Variante al piano regolatore approvata, a Valperga, dopo le polemiche estive, i consigli comunali senza numero legale, gli scontri con i consiglieri di minoranza e il probabile ricorso alle vie legali. «Insieme per Valperga», il gruppo che sostiene il sindaco Gabriele Francisca, ha pubblicato sui social una nota per «chiudere» le polemiche che hanno infiammato l'ultimo mese della politica valperghese.
«Quando si conduce una nave in alto mare, attraverso varie intemperie, si possono verificare momenti di angoscia, attimi di paura, ma un capitano vero non molla il timone. Siccome l’immagine di una nave che affonda è stata pubblicata 2 volte da un esponente della minoranza, insinuando l’affondare dell’amministrazione comunale, siamo lieti di comunicare che il gruppo di maggioranza è compatto per portare avanti progetti indispensabili al progresso del nostro paese. Il tema tanto discusso della Variante al Piano Regolatore per tutte le aziende di Valperga che hanno aderito ad un bando pubblico, per cui sono servite 3 convocazioni di consiglio comunale per l’approvazione, ha di fatto scatenato tutta la minoranza in modo irresponsabile ed ingiustificato. Dietro agli attacchi alla consigliera Vittone e al sindaco Francisca, si nasconde la malcelata verità di far saltare l’amministrazione comunale con minacce di denunce, esposti, danni erariali.

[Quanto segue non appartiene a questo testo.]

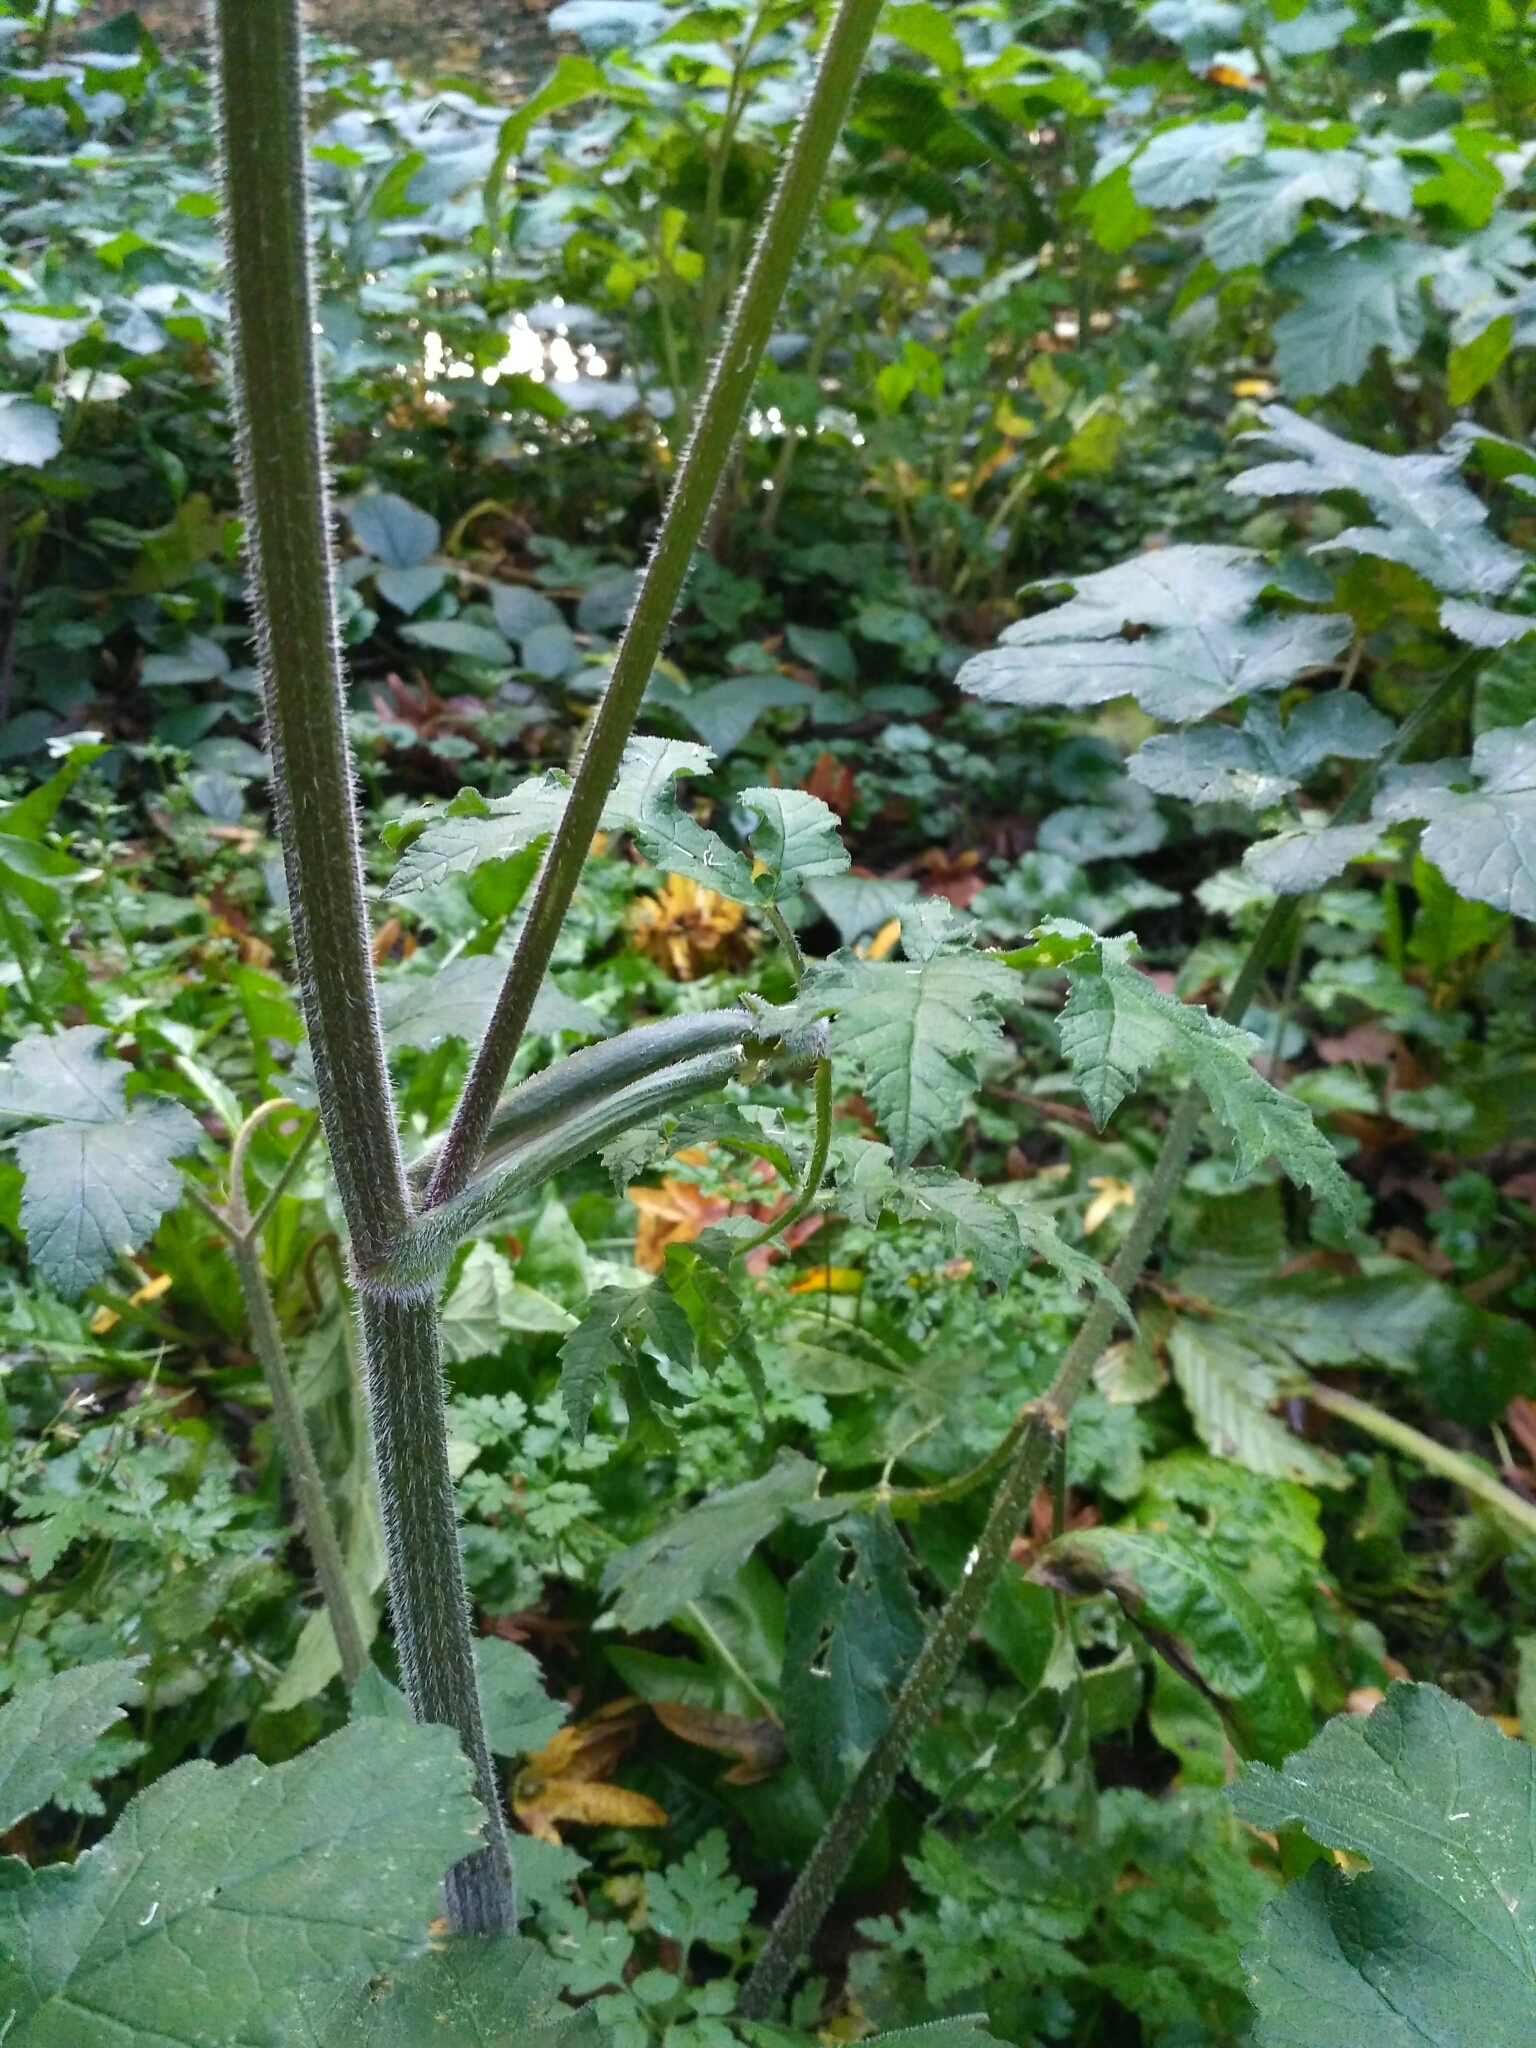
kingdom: Plantae
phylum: Tracheophyta
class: Magnoliopsida
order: Apiales
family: Apiaceae
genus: Heracleum
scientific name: Heracleum sphondylium
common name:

Ci spiace che di mezzo ci vadano le imprese di questo Comune, le quali richiedono modifiche urbanistiche per potersi ampliare nonostante una congiuntura economica sfavorevole. L’ex primo cittadino dovrebbe saperlo benissimo, poiché alcune richieste erano già state avanzate anni fa e lasciate cadere nel dimenticatoio. Chi lavora in un'amministrazione comunale sa perfettamente che ci sono iter e tempi da rispettare. Abbiamo cercato di ascoltare le esigenze di tutti e, grazie al lavoro dei professionisti, è stata messa a punto la variante tanto ostacolata, dando precedenza alle imprese e successivamente ai privati.
Se quattro anni fa abbiamo deciso di presentarci alle Comunali è semplicemente perché ognuno di noi ha a cuore il futuro di Valperga, non i propri interessi. Mettere a repentaglio il lavoro e le famiglie di un intero territorio sarebbe da matti nonché da irresponsabili ma evidentemente per la minoranza quei tempi non sono mai finiti, vero? La nave, oggi va spedita e continuerà il suo viaggio fino all’arrivo in porto dove attenderà di ripartire se ci saranno passeggeri, altrimenti si fermerà e passerà il testimone ad altri, ma noi saremo fieri e orgogliosi di aver dato un contributo al miglioramento di questo piccolo ma meraviglioso Comune».